Careproctus ovigerus, commonly known as the abyssal snailfish, is a species of snailfish found in the northeastern Pacific Ocean. It is found at depths of 1920-2910 m off northern British Columbia and off Washington state.

==Taxonomy==
Careproctus ovigerum was first formally described as in 1896 Bathyphasma ovigerum by the American ichthyologist Charles Henry Gilbert with its type locality given as off the Queen Charlotte Islands in British Columbia. The species is classified in the monospecific genus Bathyphasma by some authorities.

==Description==
Like other members of the family Liparidae, C. ovigerus is an elongated fish with a gelatinous skin with no scales.
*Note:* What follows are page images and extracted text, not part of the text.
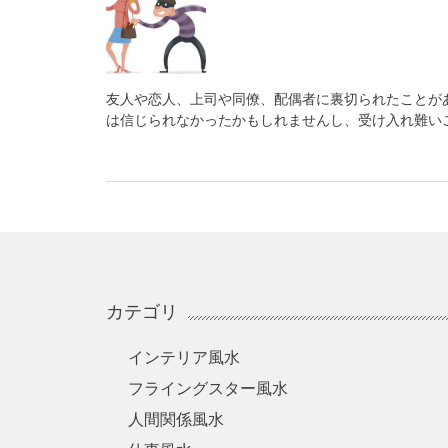
友人や恋人、上司や同僚、配偶者に裏切られたことが
は信じられなかったかもしれませんし、受け入れ難い
カテゴリ
インテリア風水
フライングスター風水
人間関係風水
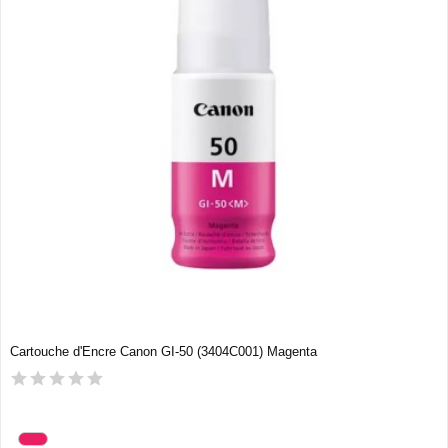
Cartouche d'Encre Canon GI-50 (3404C001) Magenta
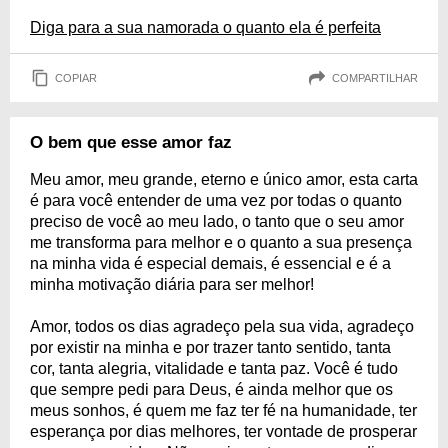
Diga para a sua namorada o quanto ela é perfeita
COPIAR
COMPARTILHAR
O bem que esse amor faz
Meu amor, meu grande, eterno e único amor, esta carta
é para você entender de uma vez por todas o quanto
preciso de você ao meu lado, o tanto que o seu amor
me transforma para melhor e o quanto a sua presença
na minha vida é especial demais, é essencial e é a
minha motivação diária para ser melhor!
Amor, todos os dias agradeço pela sua vida, agradeço
por existir na minha e por trazer tanto sentido, tanta
cor, tanta alegria, vitalidade e tanta paz. Você é tudo
que sempre pedi para Deus, é ainda melhor que os
meus sonhos, é quem me faz ter fé na humanidade, ter
esperança por dias melhores, ter vontade de prosperar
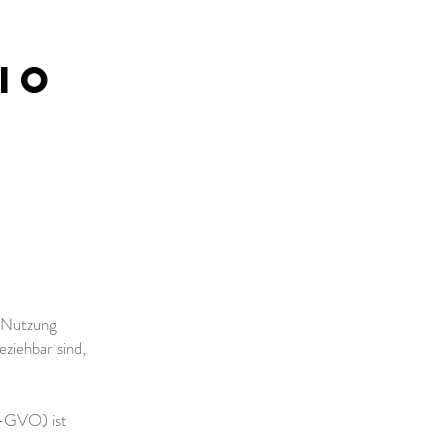
io
i Nutzung
ziehbar sind,
S-GVO) ist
The pectoral fins are large and used for locomotion and the pelvic fins are modified into an adhesive disc. C. ovigerus grows to a maximum length of 43 cm. The dorsal fin has no spines and 40 to 45 soft rays and the anal fin has no spines and 35 to 36 soft rays. The pelvic disc is 26 to 38% of the total length of the fish. Fish in the genus Careproctus can often be distinguished by the pore pattern made by the cephalic pores (the nasal, maxillary, preoperculomandibular and suprabranchial pores); in this species the pattern formed is 2–6–7–1. This species closely resembles C. lycopersicus and C. kamikawai, but those two species have tri-lobed teeth in several broad bands while C. ovigerus has simple, sharp recurved teeth in a single narrow band.

==Behavior==
Careproctus ovigerus is thought to be a mouth brooder as the holotype, a male, was found to be carrying two developing eggs in his mouth. Two immature females of 18 cm standard length had undeveloped ovaries containing many small eggs 1 mm in diameter, while larger, mature females had fewer, large-yolked eggs in their ovaries, the egg being some 6 to 7 mm in diameter.